An important aspect of leadership is listening to those you lead, finding out what their needs are and accommodating when possible.
Seeing the Need
Strong leaders find ways to motivate others and grow their cause. This is an example of two people who found ways to do that with their target audience… high school musicians.
Scott and Chris are band directors, each with over twenty years of experience. They have spent decades building strong, award-winning programs in their respective high schools. Friends since college, these gentlemen get to see each other at competitions and festivals where they can catch up and also work together and learn from each other.
In recent years, student interest in high school marching band has diminished. These two teachers watched as their programs, which had long histories of success, put fewer musicians on the halftime field show every year. After the trend went on long enough, they both realized a change was needed.
The teachers moved from the marching band program to the pep band only format. Pep bands have a long history at basketball games, but football halftime is known for field shows. Even with that as the case, it just wasn’t working with modern high school students. Both Chris and Scott wanted something that would get more kids involved and let them have fun.
Enter the Pep Band Model
They changed the uniform. Gone were the stuffy wool uniforms with goofy hats and plumes. Kids now got sweatshirts, hoodies and jackets with their names on them. Music? Totally different. Instead of the standard traditional marches, the kids now play Beyoncé, Michael Jackson and everything from 60s Motown and 80s rap to popular charts on the radio right now. The bands have full rhythm sections with drummers, electric guitars and basses, as well as the full marching style drumline and horns. The options for songs are endless. And the bands grew. These programs that had trouble filling a field with even 20 members now have that many just in their rhythm sections plus 30 or 40 (or more) horns blasting pop tunes. The players and cheerleaders dance, the students and parents in the stand love the music and the kids in the band are having the time of their life.

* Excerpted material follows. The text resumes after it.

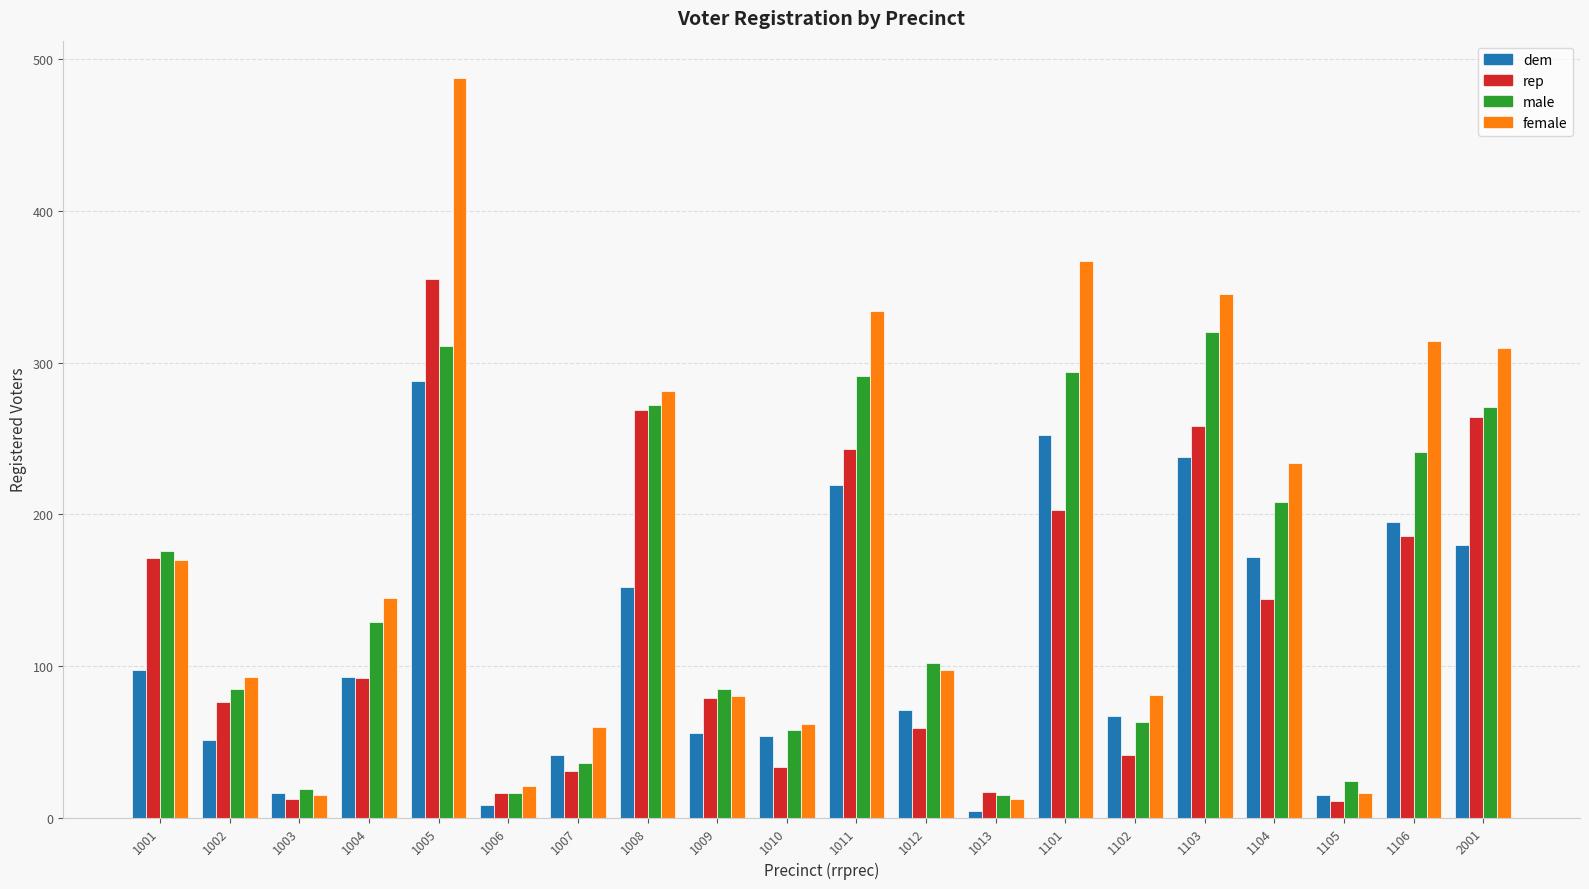

At which category is the sum across all series the highest?

1005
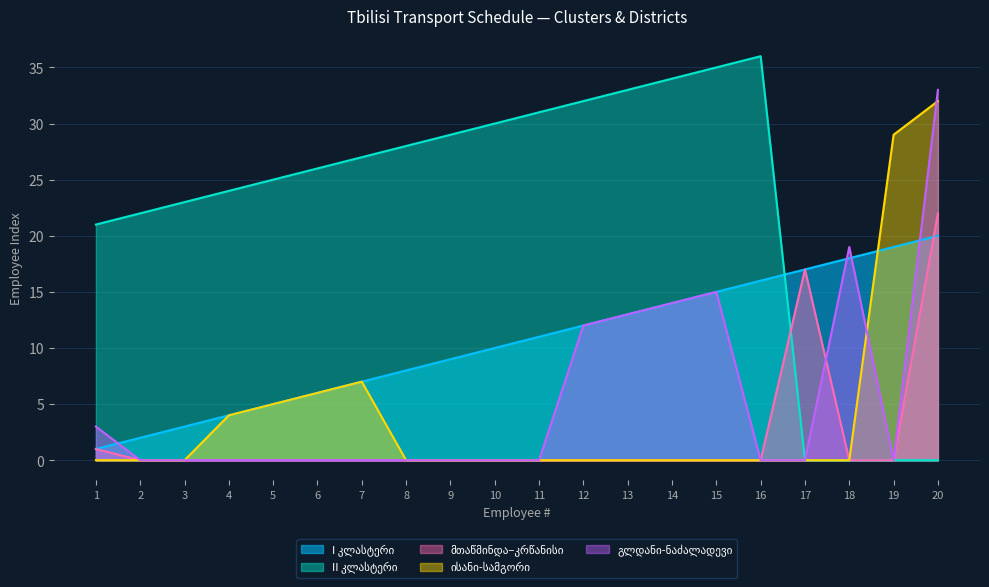

At which label does I კლასტერი first exceed 11?

12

Leadership requires many traits. There are many ways to motivate, to bring out the best in people and to get things done. This is an example of a time when two teachers followed the lead of their students. You aren’t interested in this? Well what do you want to do instead? And as a result, their programs grew like wildfire.
Scott Pieczara is the band director at Arthur P. Schalick High School in Pittsgrove, NJ. Chris Tumminia is the band director at Highland High School in Blackwood, NJ.
This was written as a case study towards my MA in Leadership Studies at Northern Vermont University.